Lizzie, who is 13 at the time of the trip, is joined by 14-year-old Tucker (Ethan Dubin) and 17-year-old Rob (Jordan Bellow) in the back seat. The siblings take turns commentating on the action, and at first it looks like Harnetiaux is setting up a fun conventional memory piece peppered with nostalgic details: Rob is wearing a guyliner and a Cure t-shirt; the mother (Annie Henk) consults a paper map, before falling asleep under it; the father (Pete Simpson), in his plaid shirt, looks like a Trad Dad doll.
“California” is certainly fun, but unconventional, which comes as no surprise to Harnetiaux. She showed a flair for the dryly surreal in “Tin Cat Shoes” (2018), which premiered, like this new show, as part of Clubbed thumbfrom the Summerworks series (“What the Constitution Means to Me”, “Tumacho”). And his very funny multi-part podcast, “The MS Phoenix Rising” featured an experimental director attempting to stage the absurd in one act “The Chairs” by Eugène Ionesco aboard a cruise ship.
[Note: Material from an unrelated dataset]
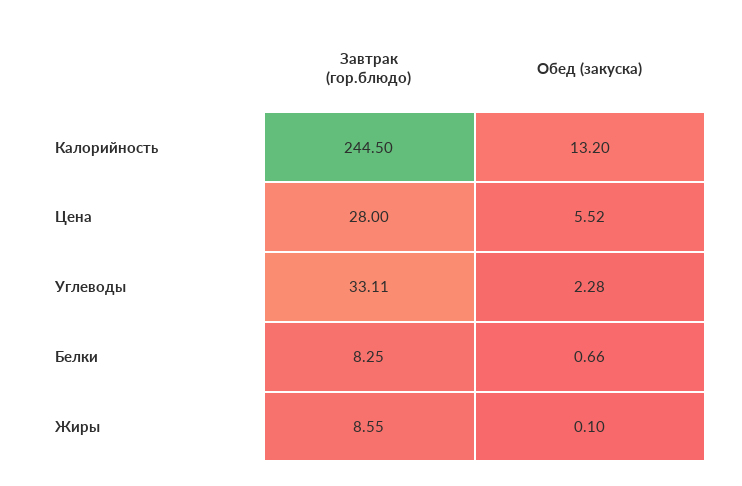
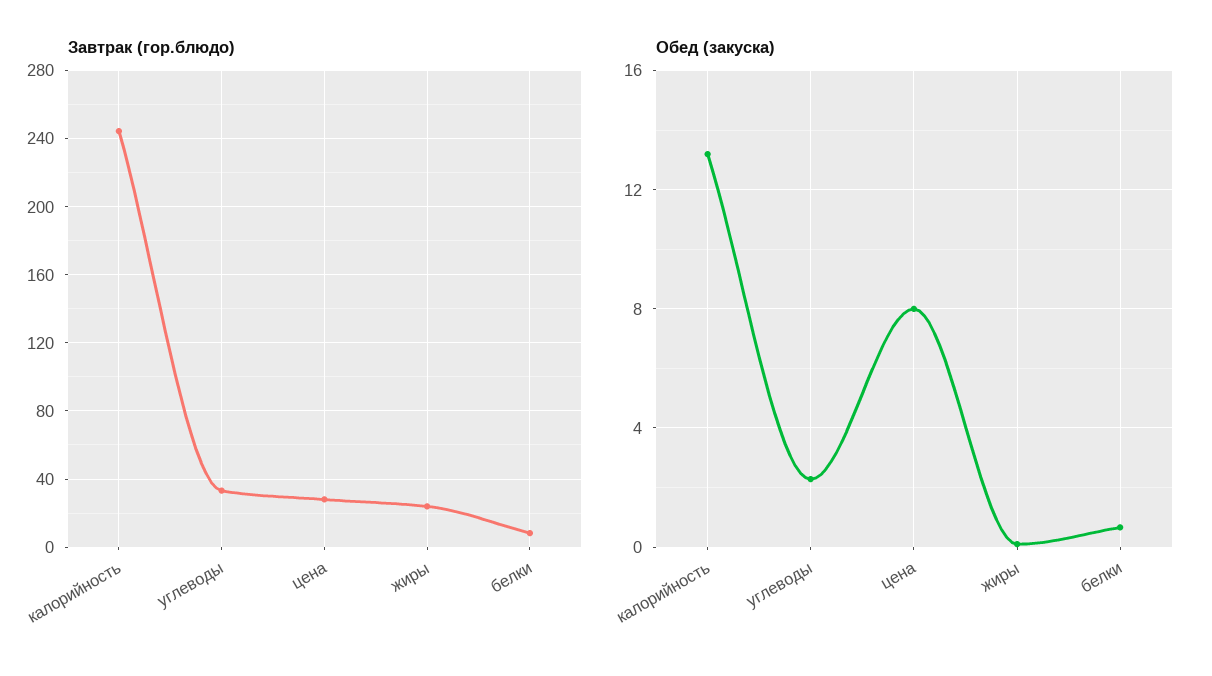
Обед (закуска), Цена: 5.52 -> 8
Завтрак (гор.блюдо), Жиры: 8.55 -> 25

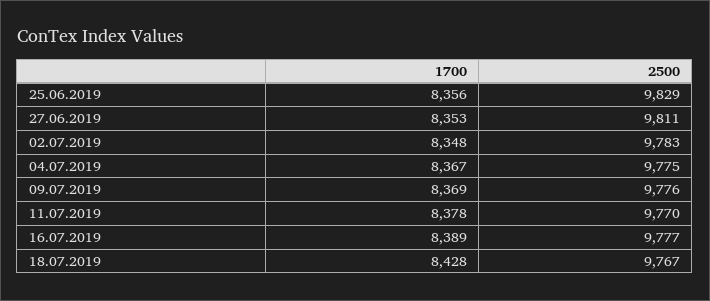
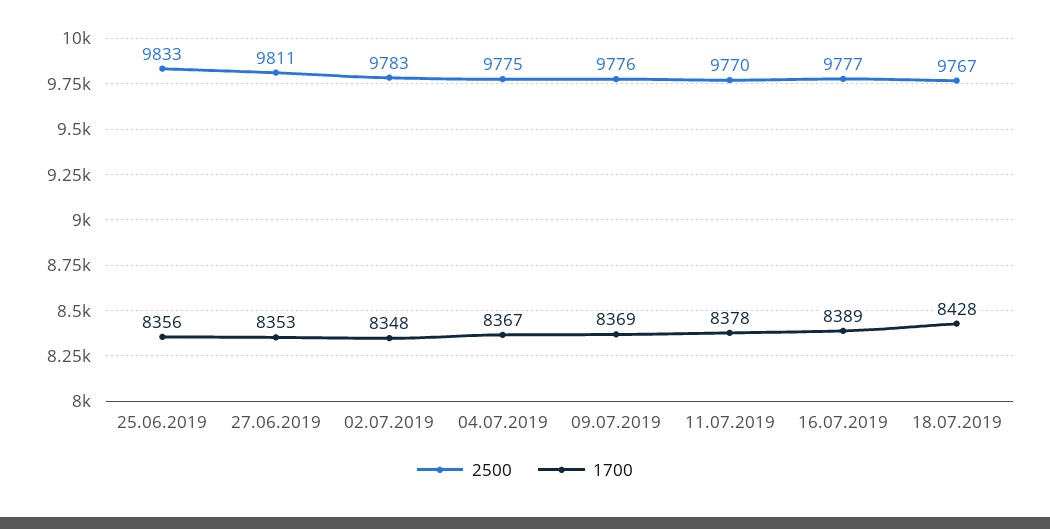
2500, 25.06.2019: 9829 -> 9833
“California” is a particularly interesting showcase for non-sequences and dream logic, like when Mom starts humming nonsense words and Lizzie says, “Mom, this isn’t, like, a song.”
“It’s possible,” replies his mother.
But as with “The Chairs,” which Ionesco described as a “tragic farce,” the show takes on a darker tone as unreliable narrators bend memory and reality into an ominous tangle of confusing timelines and alternate possibilities. The ground constantly moves away from the figures and the spectators.
Will Davis’ production is best when it evokes an ominous mood constantly overshadowed by death – predicted, remembered, evoked, imagined. It may be the death of one of the characters. Or it may be the mass deaths of nuclear Armageddon; the road trippers driven by the Hanford nuclear power plant, created as part of the Manhattan project. And the car, conjured up with just chairs and atmospheric cues from lighting designer Oona Curley, becomes a claustrophobic enclosure traveling through space as well as time.